***** Records for this task
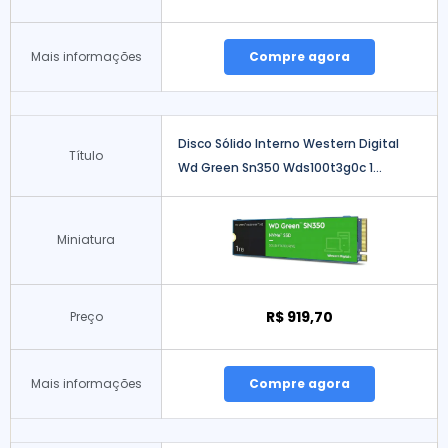
Mais informações
Compre agora
Disco Sólido Interno Western Digital
Título
Wd Green Sn350 Wds100t3g0c 1...
Miniatura
R$ 919,70
Preço
Mais informações
Compre agora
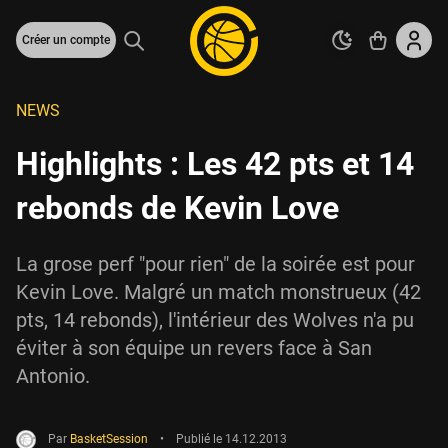
Créer un compte
NEWS
Highlights : Les 42 pts et 14
rebonds de Kevin Love
La grose perf "pour rien" de la soirée est pour
Kevin Love. Malgré un match monstrueux (42
pts, 14 rebonds), l'intérieur des Wolves n'a pu
éviter à son équipe un revers face à San
Antonio.
Par
BasketSession
•
Publié le
14.12.2013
**********
**Problem to solve:** A word-for-word copy of the lines from the one containing "Disco Sólido Interno Western Digital" through the last line of the records is what is wanted, without pictures and without any other line.

**Output below:**
Disco Sólido Interno Western Digital
Título
Wd Green Sn350 Wds100t3g0c 1...
Miniatura
R$ 919,70
Preço
Mais informações
Compre agora
Créer un compte
NEWS
Highlights : Les 42 pts et 14
rebonds de Kevin Love
La grose perf "pour rien" de la soirée est pour
Kevin Love. Malgré un match monstrueux (42
pts, 14 rebonds), l'intérieur des Wolves n'a pu
éviter à son équipe un revers face à San
Antonio.
Par
BasketSession
•
Publié le
14.12.2013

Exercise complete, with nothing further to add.